→ Data for processing:
━━━━━━━━━━━━━━━━
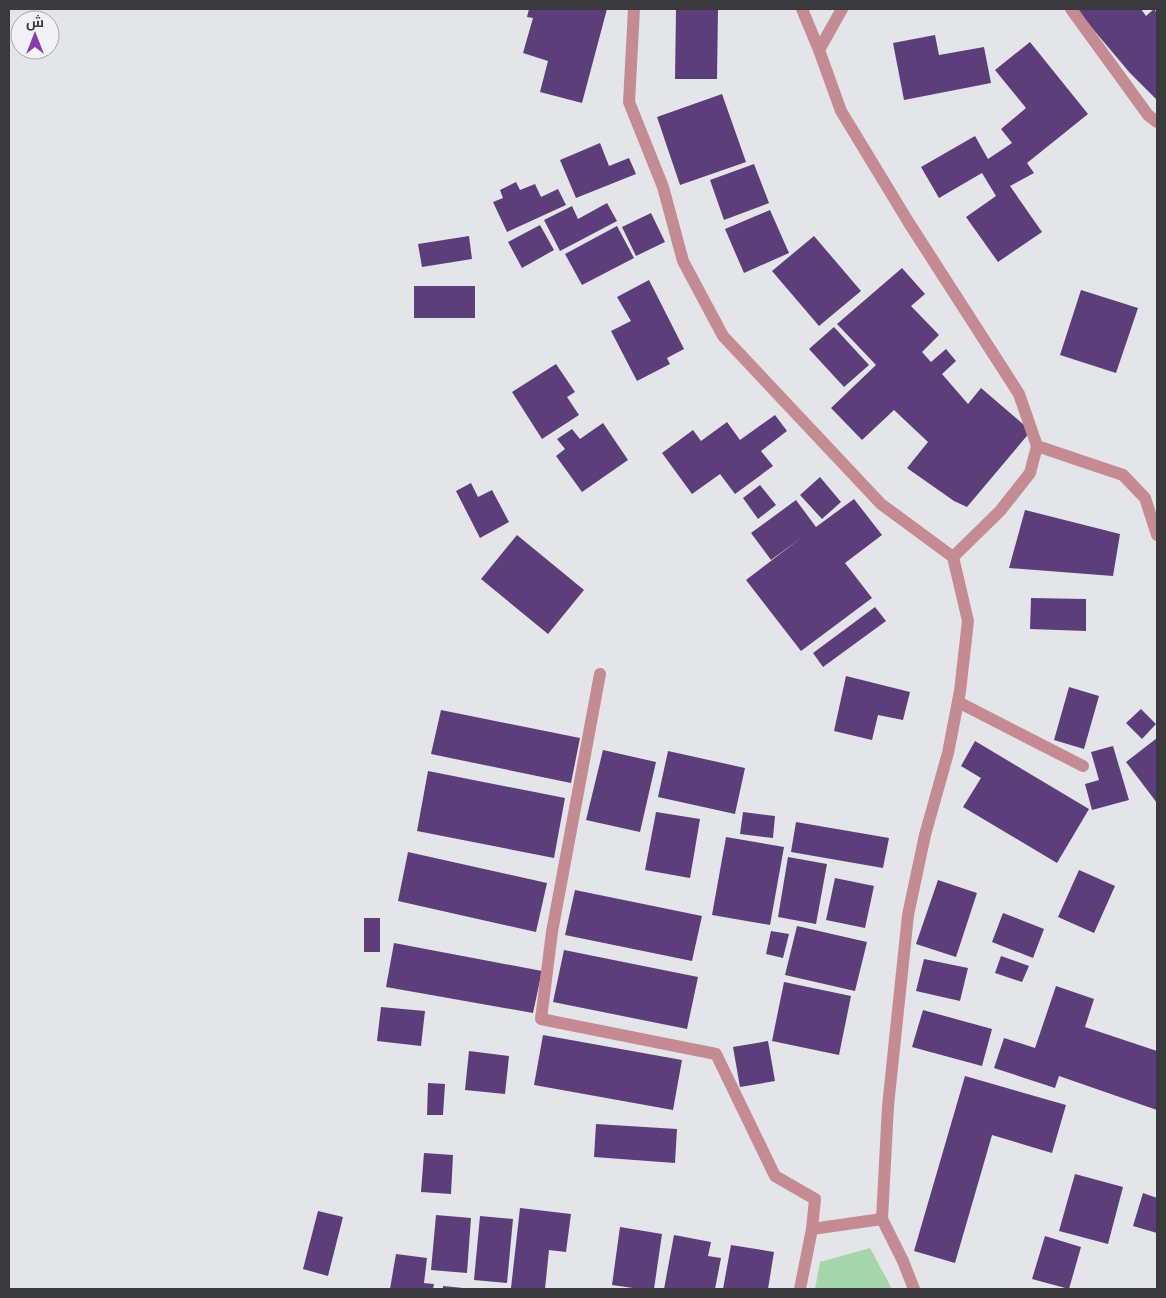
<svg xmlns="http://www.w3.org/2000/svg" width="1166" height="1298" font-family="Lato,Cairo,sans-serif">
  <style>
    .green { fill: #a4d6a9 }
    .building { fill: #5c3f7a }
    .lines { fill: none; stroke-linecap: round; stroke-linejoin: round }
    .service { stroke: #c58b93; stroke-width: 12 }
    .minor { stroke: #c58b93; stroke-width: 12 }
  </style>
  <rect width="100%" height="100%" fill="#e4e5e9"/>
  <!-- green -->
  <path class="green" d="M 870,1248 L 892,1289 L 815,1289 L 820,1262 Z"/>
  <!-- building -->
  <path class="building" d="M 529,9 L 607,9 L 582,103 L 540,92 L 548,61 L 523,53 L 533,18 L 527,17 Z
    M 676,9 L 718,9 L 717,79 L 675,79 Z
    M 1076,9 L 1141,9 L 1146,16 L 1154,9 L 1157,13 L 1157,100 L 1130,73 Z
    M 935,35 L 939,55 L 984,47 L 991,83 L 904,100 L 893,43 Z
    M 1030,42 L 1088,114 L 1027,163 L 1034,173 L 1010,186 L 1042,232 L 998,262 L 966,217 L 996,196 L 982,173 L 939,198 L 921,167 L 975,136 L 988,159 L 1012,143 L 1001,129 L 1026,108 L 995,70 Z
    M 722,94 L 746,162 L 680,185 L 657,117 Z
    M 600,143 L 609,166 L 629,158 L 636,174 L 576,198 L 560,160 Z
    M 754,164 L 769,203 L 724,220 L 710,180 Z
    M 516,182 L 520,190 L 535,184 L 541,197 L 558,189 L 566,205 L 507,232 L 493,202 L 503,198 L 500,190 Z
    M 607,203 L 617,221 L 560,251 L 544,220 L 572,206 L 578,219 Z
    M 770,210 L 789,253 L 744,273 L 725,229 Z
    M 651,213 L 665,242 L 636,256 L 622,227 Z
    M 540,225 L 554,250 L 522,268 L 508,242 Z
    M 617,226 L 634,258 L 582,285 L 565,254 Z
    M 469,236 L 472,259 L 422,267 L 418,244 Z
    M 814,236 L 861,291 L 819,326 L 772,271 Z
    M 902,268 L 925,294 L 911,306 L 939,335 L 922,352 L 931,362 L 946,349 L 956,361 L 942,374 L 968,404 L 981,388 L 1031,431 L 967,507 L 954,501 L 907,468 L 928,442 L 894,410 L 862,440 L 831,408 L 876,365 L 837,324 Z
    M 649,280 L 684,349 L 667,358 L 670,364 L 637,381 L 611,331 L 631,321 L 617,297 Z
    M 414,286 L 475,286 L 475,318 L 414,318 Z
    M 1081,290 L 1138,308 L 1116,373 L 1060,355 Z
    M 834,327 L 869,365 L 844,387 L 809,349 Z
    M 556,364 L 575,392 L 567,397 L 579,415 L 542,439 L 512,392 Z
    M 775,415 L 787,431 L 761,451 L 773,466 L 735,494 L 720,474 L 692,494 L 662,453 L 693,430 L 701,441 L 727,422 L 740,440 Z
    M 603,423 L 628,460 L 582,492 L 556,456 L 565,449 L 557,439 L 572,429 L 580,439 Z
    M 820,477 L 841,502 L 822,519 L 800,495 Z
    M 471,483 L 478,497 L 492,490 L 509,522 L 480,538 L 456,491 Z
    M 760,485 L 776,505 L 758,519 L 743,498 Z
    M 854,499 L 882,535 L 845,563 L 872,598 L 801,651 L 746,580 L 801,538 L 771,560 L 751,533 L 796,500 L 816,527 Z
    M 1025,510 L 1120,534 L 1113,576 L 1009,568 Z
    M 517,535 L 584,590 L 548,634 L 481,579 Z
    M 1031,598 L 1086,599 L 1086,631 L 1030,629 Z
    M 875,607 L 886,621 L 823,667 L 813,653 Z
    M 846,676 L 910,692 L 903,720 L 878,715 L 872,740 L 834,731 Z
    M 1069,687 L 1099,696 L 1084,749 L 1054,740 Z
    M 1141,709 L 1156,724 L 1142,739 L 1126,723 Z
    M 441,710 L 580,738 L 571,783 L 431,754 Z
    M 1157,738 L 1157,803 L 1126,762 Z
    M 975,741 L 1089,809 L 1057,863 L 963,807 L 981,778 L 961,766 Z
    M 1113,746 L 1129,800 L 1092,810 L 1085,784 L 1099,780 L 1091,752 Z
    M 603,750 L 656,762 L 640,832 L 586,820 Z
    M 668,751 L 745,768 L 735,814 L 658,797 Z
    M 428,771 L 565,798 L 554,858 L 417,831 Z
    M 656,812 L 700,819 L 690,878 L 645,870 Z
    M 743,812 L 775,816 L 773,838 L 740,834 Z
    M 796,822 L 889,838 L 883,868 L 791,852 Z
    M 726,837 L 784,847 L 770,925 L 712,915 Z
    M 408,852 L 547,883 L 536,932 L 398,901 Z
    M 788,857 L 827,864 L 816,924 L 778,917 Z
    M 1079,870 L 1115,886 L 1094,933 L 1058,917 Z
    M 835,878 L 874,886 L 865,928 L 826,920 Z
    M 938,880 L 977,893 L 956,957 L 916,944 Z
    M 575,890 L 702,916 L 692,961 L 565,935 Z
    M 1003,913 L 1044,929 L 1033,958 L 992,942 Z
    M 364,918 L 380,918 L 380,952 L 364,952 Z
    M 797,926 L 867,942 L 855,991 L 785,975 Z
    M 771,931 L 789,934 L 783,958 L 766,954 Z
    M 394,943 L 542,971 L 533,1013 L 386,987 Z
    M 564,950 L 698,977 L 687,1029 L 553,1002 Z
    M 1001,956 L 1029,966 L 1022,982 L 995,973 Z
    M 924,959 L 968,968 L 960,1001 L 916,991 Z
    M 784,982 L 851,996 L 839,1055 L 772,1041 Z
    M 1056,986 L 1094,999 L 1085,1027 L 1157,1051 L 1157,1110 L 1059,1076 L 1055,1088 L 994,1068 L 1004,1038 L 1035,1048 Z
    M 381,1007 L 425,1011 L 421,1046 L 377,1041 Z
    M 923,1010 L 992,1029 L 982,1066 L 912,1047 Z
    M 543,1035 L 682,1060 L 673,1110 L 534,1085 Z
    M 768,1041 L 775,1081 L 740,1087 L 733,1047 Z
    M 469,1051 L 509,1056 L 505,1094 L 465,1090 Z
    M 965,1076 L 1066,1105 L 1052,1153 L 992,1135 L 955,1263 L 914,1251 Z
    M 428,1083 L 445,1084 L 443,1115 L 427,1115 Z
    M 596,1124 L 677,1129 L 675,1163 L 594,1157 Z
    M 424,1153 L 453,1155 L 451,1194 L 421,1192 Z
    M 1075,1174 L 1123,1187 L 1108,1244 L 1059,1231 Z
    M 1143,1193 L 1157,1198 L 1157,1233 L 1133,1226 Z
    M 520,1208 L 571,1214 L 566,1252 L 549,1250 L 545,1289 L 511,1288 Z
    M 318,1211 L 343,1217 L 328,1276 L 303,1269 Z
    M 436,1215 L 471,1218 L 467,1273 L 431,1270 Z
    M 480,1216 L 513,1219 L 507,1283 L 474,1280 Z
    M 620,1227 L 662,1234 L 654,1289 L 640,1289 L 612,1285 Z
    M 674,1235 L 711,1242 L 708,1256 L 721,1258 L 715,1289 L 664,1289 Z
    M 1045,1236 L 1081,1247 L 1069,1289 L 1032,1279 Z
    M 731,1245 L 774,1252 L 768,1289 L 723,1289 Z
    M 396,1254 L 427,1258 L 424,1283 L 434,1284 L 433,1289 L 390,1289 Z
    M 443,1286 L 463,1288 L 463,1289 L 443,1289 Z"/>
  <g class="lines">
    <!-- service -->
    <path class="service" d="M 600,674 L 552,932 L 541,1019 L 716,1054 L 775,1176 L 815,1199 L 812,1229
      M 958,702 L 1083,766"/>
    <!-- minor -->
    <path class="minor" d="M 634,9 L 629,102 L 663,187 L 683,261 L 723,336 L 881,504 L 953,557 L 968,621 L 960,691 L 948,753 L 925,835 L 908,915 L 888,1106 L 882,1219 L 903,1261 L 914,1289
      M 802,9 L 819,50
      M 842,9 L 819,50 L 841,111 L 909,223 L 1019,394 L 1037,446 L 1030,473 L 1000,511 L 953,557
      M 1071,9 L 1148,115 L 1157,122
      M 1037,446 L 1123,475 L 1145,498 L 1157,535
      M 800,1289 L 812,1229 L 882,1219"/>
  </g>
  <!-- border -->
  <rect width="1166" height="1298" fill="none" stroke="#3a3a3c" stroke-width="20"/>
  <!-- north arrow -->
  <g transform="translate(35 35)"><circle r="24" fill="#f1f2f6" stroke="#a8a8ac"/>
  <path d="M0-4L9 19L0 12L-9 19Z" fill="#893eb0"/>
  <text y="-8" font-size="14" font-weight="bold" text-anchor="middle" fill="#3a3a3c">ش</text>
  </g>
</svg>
━━━━━━━━━━━━━━━━
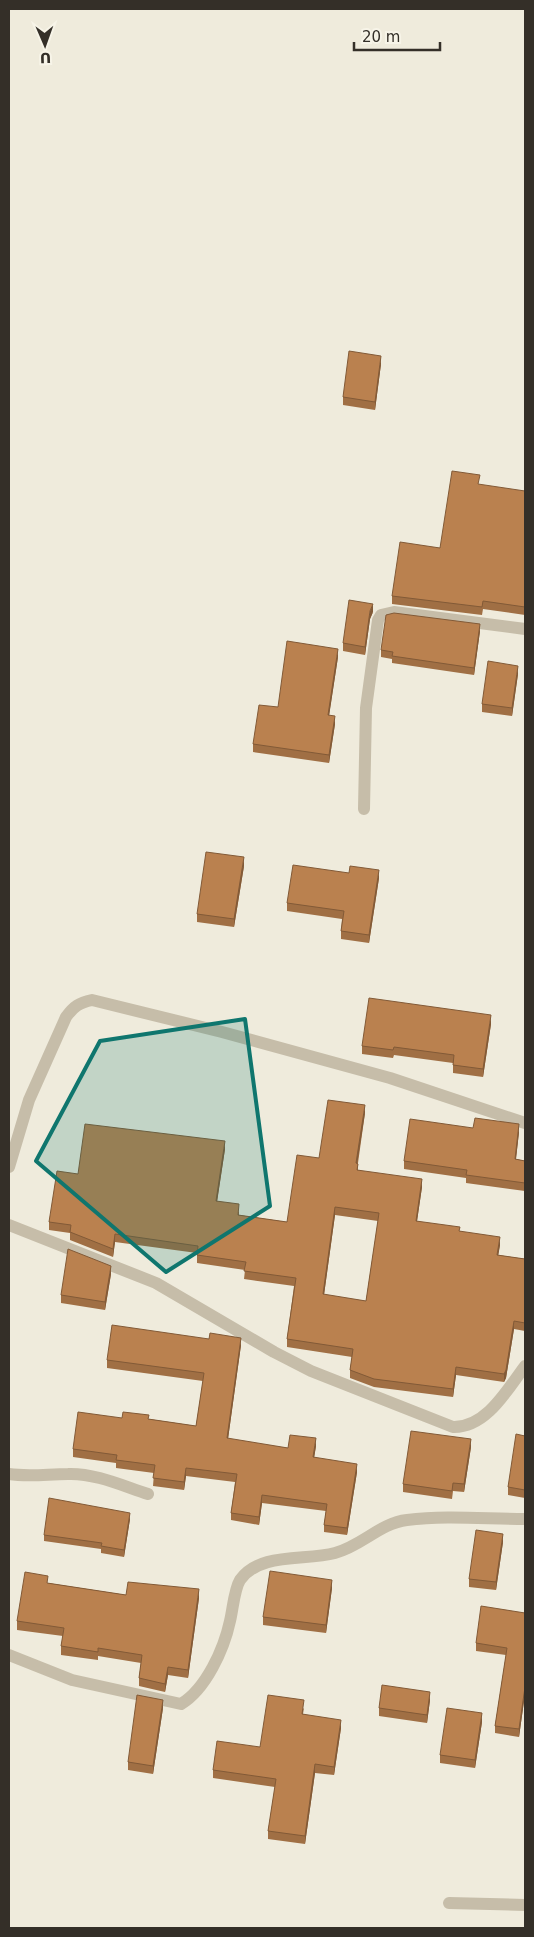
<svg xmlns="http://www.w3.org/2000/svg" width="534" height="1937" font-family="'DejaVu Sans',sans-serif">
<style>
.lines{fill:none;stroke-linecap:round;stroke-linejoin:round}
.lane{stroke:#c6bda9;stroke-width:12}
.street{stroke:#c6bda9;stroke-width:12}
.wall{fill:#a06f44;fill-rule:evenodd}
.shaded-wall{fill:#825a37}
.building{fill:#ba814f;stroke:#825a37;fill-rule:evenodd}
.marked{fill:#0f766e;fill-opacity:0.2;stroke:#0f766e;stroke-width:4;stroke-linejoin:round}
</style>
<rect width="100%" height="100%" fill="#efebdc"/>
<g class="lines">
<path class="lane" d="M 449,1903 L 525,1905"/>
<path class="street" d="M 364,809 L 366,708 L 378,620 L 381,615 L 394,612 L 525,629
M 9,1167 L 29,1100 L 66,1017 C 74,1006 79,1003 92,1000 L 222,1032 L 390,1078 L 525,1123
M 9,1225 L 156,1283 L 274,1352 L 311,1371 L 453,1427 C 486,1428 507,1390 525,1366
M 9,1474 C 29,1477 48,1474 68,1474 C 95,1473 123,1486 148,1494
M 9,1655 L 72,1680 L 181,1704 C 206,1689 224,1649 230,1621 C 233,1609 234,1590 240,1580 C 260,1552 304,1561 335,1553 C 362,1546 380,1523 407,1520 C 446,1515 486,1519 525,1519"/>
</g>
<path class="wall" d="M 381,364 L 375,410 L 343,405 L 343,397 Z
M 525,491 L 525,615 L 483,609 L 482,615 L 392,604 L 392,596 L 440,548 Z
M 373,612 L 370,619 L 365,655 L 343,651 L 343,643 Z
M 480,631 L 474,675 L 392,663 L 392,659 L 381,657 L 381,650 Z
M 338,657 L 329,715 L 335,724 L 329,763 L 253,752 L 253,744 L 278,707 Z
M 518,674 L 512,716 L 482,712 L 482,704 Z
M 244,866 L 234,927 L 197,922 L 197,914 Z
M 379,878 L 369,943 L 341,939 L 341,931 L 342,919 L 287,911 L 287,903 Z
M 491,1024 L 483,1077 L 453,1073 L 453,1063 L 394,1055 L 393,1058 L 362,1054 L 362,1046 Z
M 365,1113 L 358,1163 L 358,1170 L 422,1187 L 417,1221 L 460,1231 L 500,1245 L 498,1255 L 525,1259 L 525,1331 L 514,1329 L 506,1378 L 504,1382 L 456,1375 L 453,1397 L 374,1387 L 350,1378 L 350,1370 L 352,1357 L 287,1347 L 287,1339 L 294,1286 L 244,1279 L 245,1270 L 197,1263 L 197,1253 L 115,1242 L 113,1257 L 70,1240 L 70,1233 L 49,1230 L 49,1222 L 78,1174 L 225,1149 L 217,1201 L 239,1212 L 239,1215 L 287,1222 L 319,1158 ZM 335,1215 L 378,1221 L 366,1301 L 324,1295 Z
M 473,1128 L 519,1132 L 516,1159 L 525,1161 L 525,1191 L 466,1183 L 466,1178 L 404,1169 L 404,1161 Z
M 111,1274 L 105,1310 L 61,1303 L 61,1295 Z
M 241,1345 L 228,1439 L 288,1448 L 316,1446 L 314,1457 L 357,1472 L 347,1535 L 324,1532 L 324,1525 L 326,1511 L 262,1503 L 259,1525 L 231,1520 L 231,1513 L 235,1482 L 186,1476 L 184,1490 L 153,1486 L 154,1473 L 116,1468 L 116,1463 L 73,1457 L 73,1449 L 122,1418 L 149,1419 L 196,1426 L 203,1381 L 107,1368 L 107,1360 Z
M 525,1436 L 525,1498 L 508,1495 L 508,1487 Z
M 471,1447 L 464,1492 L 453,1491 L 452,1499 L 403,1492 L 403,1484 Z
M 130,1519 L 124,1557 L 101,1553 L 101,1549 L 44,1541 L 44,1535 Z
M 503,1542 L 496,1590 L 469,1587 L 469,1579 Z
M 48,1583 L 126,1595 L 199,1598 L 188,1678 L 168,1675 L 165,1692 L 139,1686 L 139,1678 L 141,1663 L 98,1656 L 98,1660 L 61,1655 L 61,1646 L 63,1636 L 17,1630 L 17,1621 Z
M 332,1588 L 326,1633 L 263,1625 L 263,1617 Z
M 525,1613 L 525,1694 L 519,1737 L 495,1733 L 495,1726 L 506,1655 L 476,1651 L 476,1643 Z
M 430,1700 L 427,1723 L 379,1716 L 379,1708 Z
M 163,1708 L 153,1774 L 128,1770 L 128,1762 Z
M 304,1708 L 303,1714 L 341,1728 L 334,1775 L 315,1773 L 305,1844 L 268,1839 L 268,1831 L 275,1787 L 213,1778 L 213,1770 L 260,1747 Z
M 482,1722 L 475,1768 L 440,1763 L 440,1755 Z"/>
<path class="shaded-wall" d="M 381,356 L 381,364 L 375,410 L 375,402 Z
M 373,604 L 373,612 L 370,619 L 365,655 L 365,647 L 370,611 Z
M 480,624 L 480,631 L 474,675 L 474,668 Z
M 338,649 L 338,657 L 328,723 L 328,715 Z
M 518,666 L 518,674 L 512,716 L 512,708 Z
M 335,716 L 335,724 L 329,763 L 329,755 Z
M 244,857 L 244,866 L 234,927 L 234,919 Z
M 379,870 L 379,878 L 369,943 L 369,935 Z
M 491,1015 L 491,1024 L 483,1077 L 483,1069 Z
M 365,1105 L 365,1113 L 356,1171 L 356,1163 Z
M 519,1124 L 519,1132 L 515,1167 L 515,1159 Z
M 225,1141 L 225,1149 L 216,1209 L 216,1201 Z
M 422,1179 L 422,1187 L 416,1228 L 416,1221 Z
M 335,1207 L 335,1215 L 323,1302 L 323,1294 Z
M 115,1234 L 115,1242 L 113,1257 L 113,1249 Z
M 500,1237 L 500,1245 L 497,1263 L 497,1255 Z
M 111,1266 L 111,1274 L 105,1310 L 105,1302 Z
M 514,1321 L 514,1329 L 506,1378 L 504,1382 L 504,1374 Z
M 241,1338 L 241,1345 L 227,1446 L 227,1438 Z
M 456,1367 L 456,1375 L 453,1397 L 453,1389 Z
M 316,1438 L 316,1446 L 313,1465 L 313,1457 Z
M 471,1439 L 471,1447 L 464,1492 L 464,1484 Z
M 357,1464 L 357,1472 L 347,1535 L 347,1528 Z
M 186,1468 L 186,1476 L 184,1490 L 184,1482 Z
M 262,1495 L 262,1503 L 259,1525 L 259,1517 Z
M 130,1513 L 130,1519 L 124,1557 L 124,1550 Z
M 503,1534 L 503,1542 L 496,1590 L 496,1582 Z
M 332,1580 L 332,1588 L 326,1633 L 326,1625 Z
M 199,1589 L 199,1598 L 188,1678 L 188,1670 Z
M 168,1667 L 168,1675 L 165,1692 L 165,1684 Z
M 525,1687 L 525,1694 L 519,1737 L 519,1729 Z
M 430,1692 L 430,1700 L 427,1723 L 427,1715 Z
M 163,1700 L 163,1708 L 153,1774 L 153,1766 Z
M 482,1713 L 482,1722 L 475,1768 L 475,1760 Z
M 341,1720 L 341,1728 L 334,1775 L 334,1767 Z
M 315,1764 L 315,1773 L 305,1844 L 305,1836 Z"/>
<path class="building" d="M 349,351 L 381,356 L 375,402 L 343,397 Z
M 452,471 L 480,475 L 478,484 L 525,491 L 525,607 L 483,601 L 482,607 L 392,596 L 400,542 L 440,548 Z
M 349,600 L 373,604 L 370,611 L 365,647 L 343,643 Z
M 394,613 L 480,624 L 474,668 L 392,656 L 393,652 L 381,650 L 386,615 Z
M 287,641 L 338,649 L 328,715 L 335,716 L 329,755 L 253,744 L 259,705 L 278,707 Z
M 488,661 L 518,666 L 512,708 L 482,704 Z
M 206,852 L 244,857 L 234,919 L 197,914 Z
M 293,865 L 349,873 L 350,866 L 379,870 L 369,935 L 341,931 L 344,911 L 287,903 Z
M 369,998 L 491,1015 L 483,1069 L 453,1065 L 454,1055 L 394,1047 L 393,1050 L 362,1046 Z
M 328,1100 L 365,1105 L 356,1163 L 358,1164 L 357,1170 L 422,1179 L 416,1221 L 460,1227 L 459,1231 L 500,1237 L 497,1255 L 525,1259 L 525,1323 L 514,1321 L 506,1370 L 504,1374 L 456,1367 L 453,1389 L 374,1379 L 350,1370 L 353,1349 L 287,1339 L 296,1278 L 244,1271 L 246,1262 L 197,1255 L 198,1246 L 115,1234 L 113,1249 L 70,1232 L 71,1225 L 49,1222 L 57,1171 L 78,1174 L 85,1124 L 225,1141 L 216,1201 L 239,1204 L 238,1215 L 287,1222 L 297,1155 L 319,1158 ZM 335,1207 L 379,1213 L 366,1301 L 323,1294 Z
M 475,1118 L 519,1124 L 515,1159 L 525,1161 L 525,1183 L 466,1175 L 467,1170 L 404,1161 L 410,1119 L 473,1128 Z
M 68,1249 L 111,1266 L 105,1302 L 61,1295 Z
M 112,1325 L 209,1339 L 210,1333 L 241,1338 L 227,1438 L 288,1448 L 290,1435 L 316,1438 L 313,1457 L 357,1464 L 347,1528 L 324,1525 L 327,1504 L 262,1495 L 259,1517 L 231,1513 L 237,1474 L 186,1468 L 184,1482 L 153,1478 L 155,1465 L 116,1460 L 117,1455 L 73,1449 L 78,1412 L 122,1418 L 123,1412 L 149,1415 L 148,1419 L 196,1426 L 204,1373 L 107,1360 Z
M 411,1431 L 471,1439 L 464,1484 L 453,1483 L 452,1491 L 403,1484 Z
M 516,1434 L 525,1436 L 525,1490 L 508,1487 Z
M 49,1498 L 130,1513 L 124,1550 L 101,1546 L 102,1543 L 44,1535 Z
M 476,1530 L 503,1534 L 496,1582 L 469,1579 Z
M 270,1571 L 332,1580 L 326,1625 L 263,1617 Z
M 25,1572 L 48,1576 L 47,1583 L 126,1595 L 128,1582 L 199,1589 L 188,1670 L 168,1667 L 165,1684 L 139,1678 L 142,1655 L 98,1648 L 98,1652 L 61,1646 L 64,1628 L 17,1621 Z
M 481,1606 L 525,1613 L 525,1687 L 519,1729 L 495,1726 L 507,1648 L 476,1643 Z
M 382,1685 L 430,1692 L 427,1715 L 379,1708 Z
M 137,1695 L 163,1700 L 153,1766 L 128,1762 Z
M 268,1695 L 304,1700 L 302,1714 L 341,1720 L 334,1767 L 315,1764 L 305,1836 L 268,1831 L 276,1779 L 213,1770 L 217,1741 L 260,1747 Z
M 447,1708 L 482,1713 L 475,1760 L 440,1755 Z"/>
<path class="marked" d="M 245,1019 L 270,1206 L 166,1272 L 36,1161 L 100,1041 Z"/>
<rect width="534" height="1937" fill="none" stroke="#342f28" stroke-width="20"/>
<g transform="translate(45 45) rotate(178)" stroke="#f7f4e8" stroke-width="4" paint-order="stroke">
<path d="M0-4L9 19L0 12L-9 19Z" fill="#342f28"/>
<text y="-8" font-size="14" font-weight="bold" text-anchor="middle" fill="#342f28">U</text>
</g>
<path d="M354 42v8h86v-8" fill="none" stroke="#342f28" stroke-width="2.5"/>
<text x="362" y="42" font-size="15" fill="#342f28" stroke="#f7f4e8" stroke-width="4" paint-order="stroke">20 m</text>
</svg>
━━━━━━━━━━━━━━━━
→ Exercise brief: Using the listing above, work out how many lines include the word "middle", and report that number alone.

→ Response below: 2